***** Texto selecionado

Israel retoma escalada de ações em Gaza a despeito dos prejuízos à sua imagem no mundo

Desde a retomada dos ataques israelenses em Gaza, iniciados na madrugada do último dia 18, pelo menos 436 pessoas morreram no enclave palestino, conforme relatado pela Defesa Civil local. Esse número surge após a suspensão de um cessar-fogo que havia sido negociado anteriormente, o que resultou em uma intensificação dos confrontos na região.
O fim do acordo de paz, que já se mostrava instável, marcou o retorno das hostilidades, com uma intensificação das operações militares. Essa decisão foi justificada por várias autoridades israelenses, que apontaram uma série de fatores como motivos para a escalada do conflito.

**********

> _Tarefa A_:
As afirmações abaixo estão de acordo com a notícia sobre Gaza? (i) Ao menos 436 pessoas morreram no enclave, segundo a Defesa Civil local. (ii) Os ataques foram retomados na tarde do dia 18. (iii) O acordo de paz vinha se mostrando estável. Responda sim ou não a cada uma e cite literalmente as palavras da notícia que decidem a resposta.
> _Tarefa B_:
Redigite fielmente o trecho da notícia sobre Gaza que vai de "Israel retoma escalada" até "confrontos na região.".
> _Tarefa C_:
Como seguiria a notícia sobre Gaza? Continue-a a partir do ponto em que ela termina.
A listagem não tem papel algum aqui.

***** Dados fornecidos

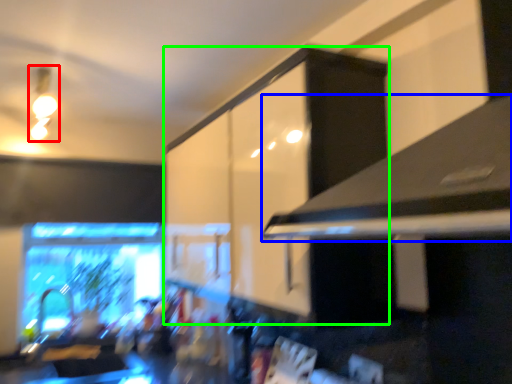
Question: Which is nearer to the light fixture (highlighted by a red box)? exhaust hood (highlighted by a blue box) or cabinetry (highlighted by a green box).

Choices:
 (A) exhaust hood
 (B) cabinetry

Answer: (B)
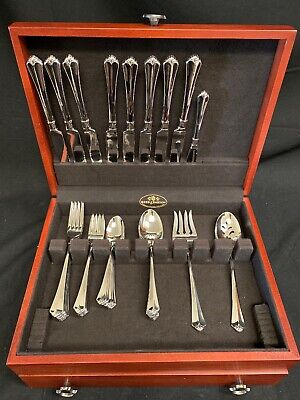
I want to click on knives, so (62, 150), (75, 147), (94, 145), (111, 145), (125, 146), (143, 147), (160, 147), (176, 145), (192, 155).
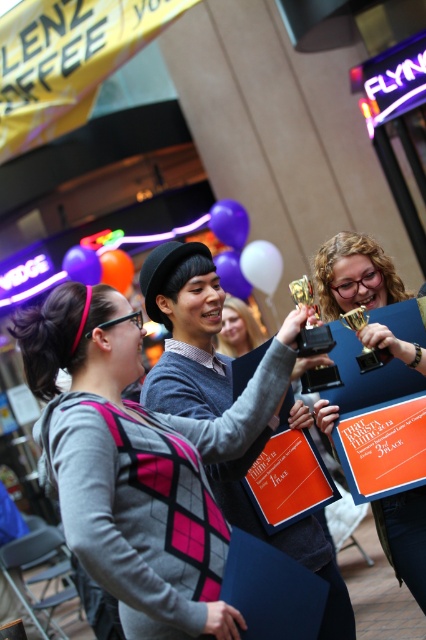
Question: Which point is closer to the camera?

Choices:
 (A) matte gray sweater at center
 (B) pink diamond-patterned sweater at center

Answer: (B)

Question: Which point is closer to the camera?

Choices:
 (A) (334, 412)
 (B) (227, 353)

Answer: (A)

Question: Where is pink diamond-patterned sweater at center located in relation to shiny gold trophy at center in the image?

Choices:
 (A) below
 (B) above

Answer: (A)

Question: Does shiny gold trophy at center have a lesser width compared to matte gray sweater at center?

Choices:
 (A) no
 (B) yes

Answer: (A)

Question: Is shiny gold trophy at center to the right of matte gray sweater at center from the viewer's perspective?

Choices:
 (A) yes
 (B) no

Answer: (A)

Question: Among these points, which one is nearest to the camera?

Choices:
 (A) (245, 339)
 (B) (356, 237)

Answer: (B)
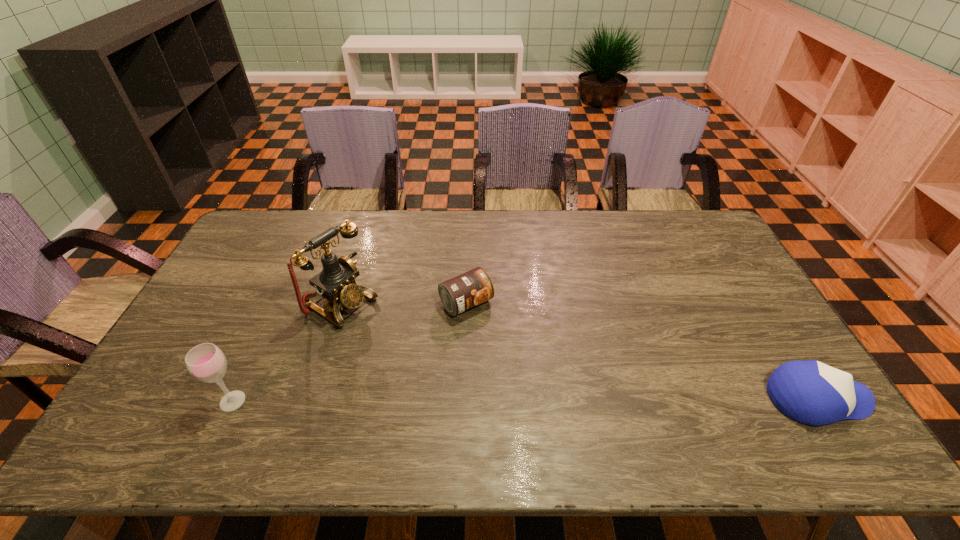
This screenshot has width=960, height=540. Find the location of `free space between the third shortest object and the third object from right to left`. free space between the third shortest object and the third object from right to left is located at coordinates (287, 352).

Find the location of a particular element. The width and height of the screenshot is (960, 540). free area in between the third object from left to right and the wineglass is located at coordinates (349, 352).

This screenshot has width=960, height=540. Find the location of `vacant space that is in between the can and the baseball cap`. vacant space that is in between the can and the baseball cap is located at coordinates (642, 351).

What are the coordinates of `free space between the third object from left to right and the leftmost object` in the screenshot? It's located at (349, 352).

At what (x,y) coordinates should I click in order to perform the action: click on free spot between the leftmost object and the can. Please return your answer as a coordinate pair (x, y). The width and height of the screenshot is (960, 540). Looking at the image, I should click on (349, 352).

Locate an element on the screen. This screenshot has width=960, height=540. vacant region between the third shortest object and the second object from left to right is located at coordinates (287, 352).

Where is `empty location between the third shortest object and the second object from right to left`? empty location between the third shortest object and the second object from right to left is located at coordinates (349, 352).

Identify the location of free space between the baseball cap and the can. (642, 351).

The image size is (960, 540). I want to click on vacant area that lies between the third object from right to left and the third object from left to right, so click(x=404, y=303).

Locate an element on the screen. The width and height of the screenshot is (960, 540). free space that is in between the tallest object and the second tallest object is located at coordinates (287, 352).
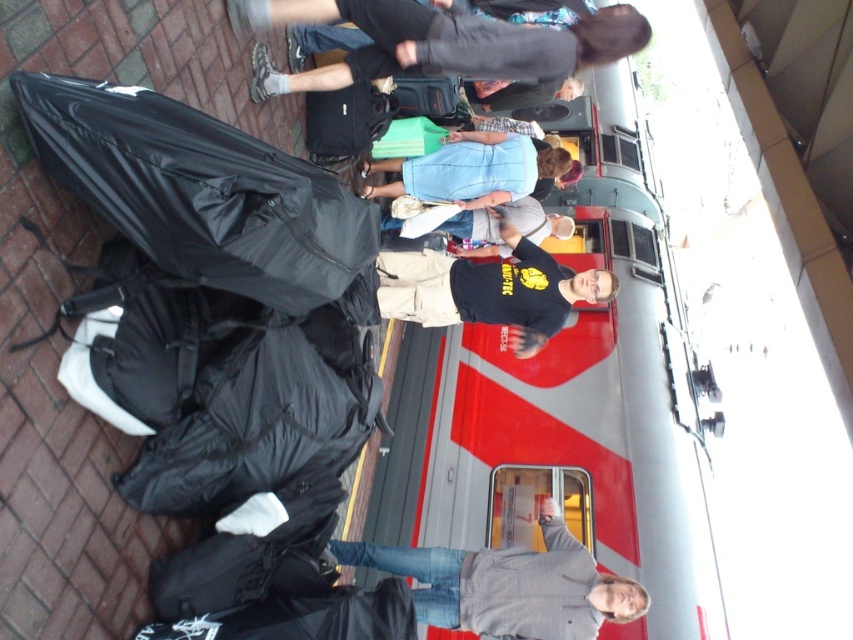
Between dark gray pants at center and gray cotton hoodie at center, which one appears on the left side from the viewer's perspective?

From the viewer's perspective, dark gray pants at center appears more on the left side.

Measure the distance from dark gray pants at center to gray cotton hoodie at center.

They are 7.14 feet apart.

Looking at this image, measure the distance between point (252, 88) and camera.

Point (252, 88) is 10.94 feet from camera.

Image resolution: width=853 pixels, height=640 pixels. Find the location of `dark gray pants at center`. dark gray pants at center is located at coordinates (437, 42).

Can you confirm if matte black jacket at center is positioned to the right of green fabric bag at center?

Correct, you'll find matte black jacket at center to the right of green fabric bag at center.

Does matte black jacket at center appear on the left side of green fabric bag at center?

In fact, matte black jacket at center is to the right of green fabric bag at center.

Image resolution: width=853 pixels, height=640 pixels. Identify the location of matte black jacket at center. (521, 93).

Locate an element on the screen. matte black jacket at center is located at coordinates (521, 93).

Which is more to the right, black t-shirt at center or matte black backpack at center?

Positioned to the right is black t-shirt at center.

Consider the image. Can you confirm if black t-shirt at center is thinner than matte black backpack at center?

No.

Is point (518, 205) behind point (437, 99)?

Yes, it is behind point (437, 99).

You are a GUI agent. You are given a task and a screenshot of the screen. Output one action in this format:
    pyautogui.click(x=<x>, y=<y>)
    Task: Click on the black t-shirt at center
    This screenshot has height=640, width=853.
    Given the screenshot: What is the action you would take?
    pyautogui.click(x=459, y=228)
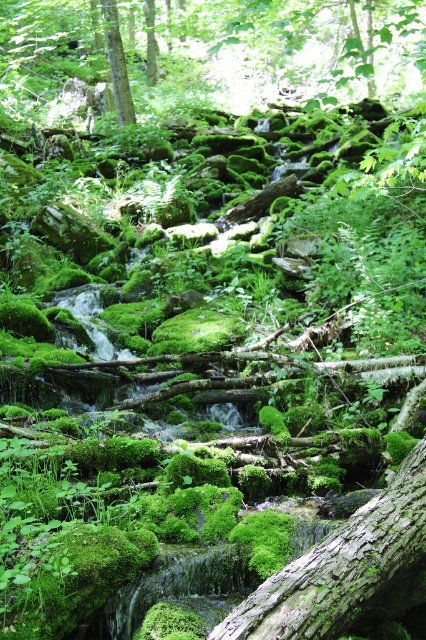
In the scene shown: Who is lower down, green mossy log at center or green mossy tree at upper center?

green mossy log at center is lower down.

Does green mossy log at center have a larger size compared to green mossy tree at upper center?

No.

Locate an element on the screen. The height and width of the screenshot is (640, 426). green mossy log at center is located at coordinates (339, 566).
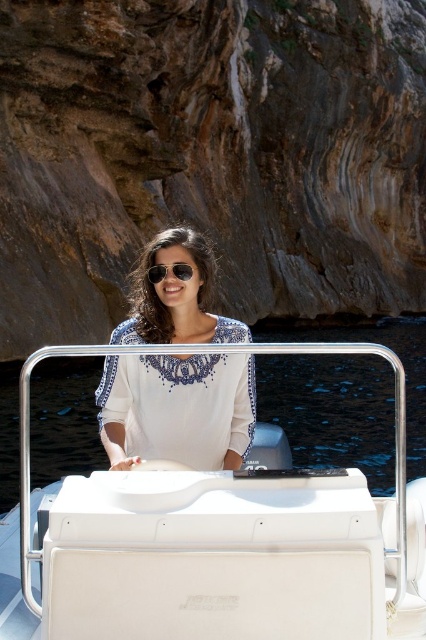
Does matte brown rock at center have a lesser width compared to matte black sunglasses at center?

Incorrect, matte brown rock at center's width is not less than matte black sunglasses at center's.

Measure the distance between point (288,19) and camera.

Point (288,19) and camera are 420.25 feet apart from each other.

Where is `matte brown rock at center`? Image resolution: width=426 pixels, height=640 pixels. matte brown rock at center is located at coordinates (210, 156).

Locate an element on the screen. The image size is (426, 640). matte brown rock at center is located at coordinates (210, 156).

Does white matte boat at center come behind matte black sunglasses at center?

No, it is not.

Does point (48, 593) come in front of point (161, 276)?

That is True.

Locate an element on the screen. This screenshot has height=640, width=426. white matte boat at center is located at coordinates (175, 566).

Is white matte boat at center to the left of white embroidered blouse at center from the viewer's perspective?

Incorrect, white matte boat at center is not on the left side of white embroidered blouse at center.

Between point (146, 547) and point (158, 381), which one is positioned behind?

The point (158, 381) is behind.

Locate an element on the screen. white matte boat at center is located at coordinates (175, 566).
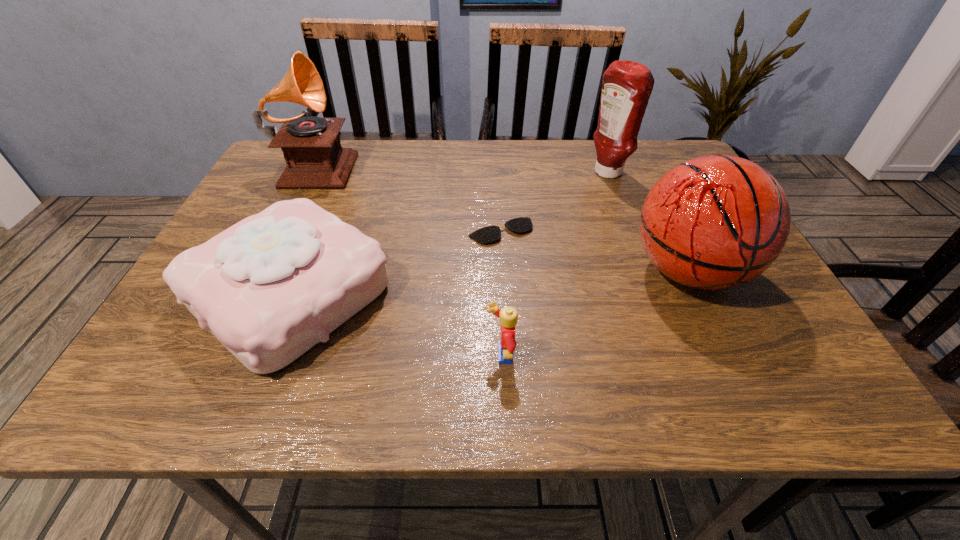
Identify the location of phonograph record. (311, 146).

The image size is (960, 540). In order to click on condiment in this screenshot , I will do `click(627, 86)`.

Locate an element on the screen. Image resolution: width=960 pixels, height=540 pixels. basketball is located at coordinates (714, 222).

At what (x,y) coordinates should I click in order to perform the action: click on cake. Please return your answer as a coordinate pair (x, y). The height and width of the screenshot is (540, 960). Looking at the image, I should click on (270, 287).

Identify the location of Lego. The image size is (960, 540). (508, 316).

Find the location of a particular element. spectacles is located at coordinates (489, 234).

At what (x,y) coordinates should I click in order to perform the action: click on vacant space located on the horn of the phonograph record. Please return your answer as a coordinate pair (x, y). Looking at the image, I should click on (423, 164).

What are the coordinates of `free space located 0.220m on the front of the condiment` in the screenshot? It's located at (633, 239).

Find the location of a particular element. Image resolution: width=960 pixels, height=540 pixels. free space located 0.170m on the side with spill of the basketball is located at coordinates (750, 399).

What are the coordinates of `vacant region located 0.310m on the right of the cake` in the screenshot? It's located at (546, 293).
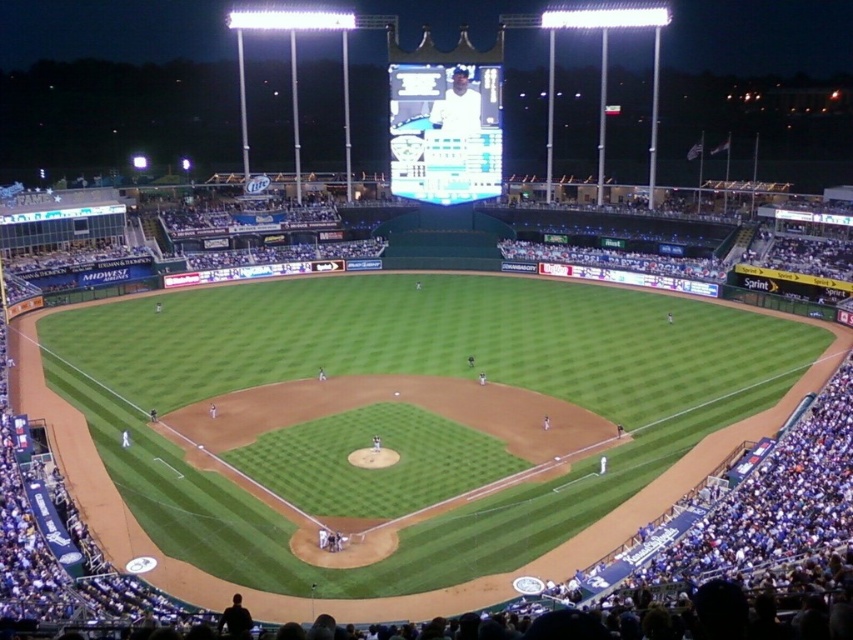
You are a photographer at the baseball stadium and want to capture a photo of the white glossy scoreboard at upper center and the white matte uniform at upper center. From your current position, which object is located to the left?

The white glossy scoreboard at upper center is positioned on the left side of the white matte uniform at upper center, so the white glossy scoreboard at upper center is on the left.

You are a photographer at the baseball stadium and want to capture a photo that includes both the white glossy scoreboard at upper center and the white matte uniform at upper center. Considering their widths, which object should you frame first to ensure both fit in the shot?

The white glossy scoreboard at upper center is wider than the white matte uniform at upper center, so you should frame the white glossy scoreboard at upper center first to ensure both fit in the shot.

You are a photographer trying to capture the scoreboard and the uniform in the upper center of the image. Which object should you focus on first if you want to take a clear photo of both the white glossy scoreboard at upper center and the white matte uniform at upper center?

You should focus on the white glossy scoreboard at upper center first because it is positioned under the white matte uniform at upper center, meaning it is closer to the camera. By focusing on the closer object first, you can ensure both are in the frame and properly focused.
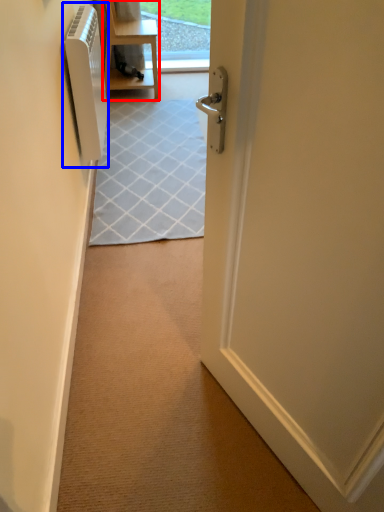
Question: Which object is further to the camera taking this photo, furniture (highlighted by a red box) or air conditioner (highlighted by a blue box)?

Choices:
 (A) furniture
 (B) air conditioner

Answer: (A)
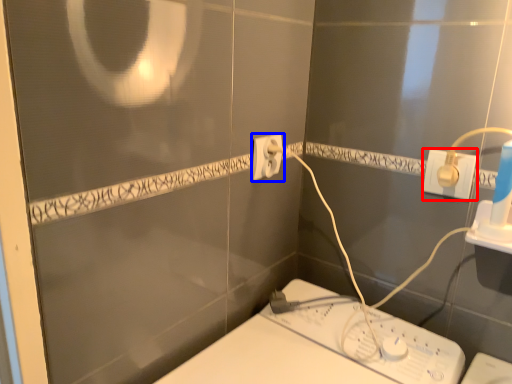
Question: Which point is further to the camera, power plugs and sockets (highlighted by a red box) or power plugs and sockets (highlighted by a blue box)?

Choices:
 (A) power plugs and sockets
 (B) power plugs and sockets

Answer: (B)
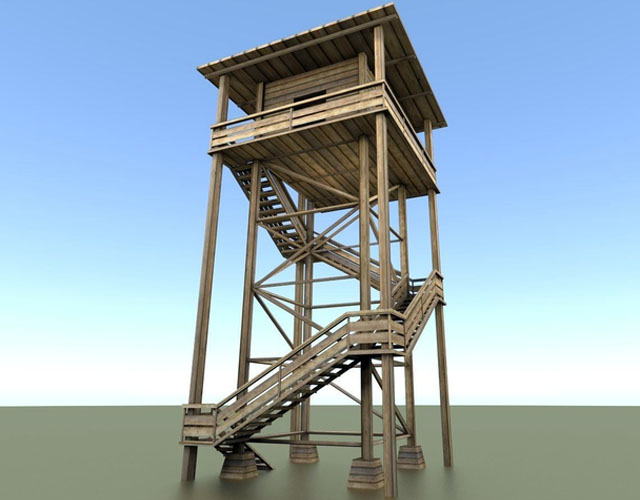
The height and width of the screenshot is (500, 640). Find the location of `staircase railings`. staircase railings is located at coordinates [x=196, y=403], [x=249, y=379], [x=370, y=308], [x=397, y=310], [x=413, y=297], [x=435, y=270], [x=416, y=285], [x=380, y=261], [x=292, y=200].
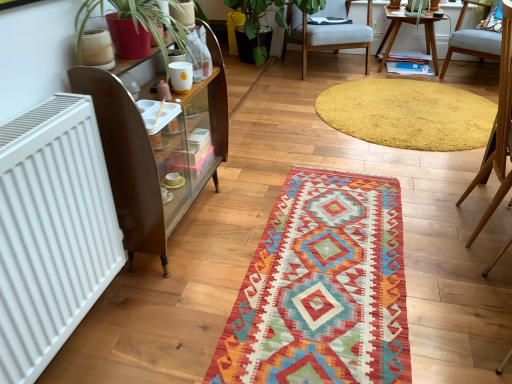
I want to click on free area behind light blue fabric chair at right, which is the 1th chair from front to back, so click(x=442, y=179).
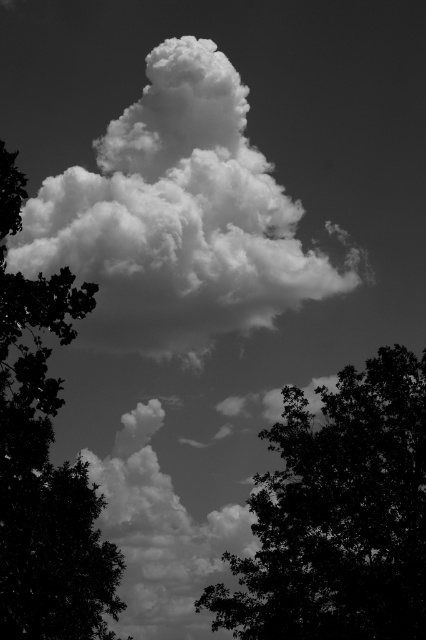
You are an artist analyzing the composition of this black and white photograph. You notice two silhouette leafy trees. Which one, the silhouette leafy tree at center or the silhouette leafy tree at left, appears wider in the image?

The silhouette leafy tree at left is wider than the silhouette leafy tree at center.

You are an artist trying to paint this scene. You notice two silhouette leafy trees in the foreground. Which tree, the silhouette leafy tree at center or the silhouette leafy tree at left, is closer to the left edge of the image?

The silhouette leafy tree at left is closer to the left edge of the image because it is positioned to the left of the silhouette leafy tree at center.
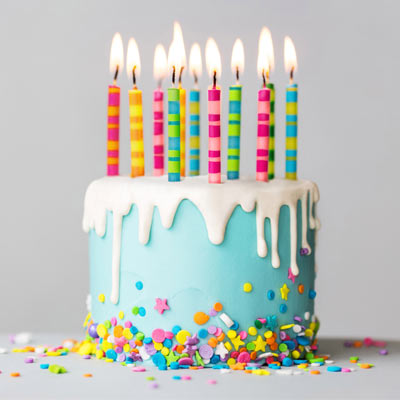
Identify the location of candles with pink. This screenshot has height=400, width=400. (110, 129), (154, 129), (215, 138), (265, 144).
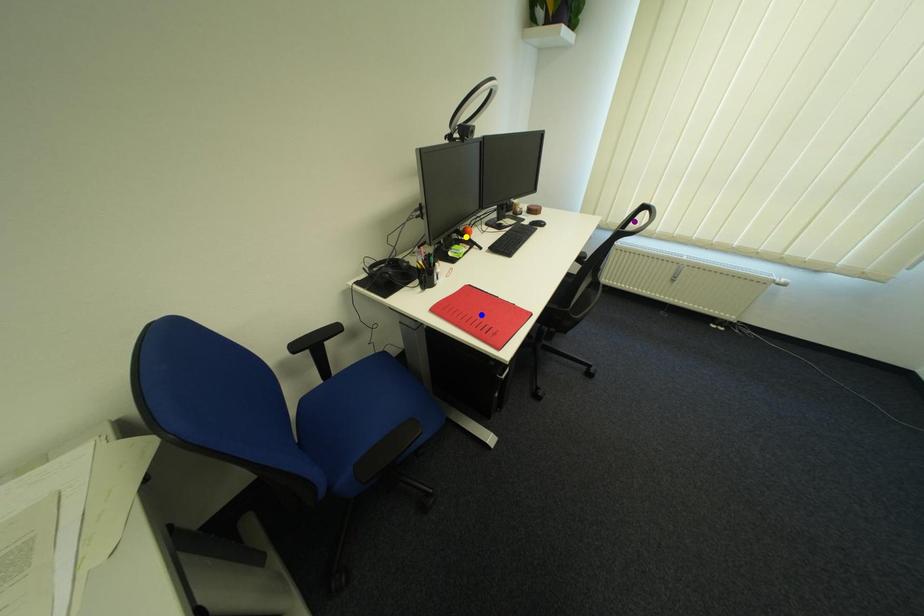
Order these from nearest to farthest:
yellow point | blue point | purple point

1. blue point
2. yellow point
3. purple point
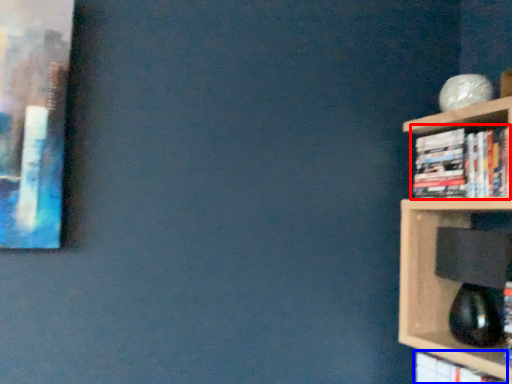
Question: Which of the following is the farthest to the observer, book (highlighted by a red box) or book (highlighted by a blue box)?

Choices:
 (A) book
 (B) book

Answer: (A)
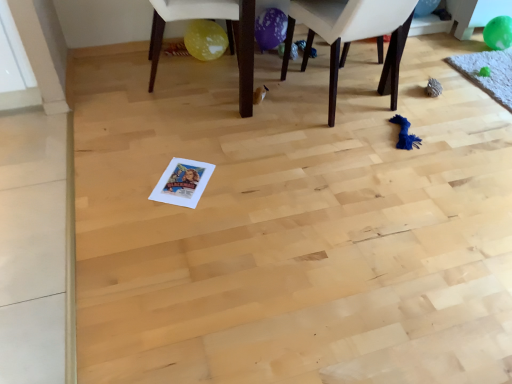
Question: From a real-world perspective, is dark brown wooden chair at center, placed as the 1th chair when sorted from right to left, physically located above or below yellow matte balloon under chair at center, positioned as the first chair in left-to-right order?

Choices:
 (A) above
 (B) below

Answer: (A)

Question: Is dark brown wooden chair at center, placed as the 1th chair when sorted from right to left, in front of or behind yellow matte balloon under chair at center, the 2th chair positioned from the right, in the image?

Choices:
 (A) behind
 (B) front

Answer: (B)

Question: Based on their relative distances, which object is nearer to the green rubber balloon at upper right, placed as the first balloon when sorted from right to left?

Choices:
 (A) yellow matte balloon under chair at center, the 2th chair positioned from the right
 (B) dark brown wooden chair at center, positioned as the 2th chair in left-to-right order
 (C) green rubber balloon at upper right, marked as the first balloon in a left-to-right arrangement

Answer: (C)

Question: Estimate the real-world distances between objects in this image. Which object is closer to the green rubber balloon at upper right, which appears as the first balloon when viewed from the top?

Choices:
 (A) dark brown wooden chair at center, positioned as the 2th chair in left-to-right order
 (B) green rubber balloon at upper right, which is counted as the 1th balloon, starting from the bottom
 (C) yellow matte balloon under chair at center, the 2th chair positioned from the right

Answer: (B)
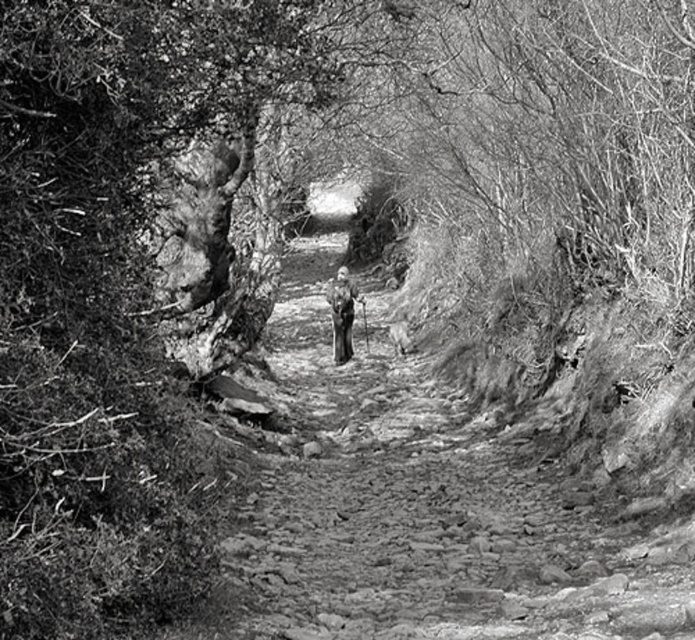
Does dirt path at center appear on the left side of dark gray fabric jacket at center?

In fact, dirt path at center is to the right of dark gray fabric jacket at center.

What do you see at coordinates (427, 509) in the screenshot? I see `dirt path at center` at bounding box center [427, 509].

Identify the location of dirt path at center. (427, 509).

**********

> _Resposta A_:
(i) Sim: "pelo menos 436 pessoas morreram no enclave palestino, conforme relatado pela Defesa Civil local"
(ii) Não: "iniciados na madrugada do último dia 18"
(iii) Não: "que já se mostrava instável"

> _Resposta B_:
Israel retoma escalada de ações em Gaza a despeito dos prejuízos à sua imagem no mundo

Desde a retomada dos ataques israelenses em Gaza, iniciados na madrugada do último dia 18, pelo menos 436 pessoas morreram no enclave palestino, conforme relatado pela Defesa Civil local. Esse número surge após a suspensão de um cessar-fogo que havia sido negociado anteriormente, o que resultou em uma intensificação dos confrontos na região.

> _Resposta C_:
O porta-voz do Ministério das Relações Exteriores de Israel destacou que os ataques foram uma resposta ao fato de "o Hamas rejeitar duas propostas concretas de mediação apresentadas pelo enviado dos Estados Unidos, Steve Witkoff". Além dos fatores militares, a política interna de Israel também desempenhou um papel significativo na decisão de retomar os ataques. O setor mais conservador da política israelense defende a expulsão de palestinos de Gaza e a reocupação dos assentamentos israelenses que foram desfeitos em 2005.
Diversos países se manifestaram condenando o fim do cessar-fogo e a retomada dos bombardeios em Gaza. O Qatar e o Egito, que fizeram parte da mesa de negociações pelo acordo, pediram com urgência a retomada das negociações sem violações no acordo. Segundo o Ministério das Relações Exteriores do Egito, “a escalada perigosa que ameaça trazer sérias consequências para a estabilidade da região”.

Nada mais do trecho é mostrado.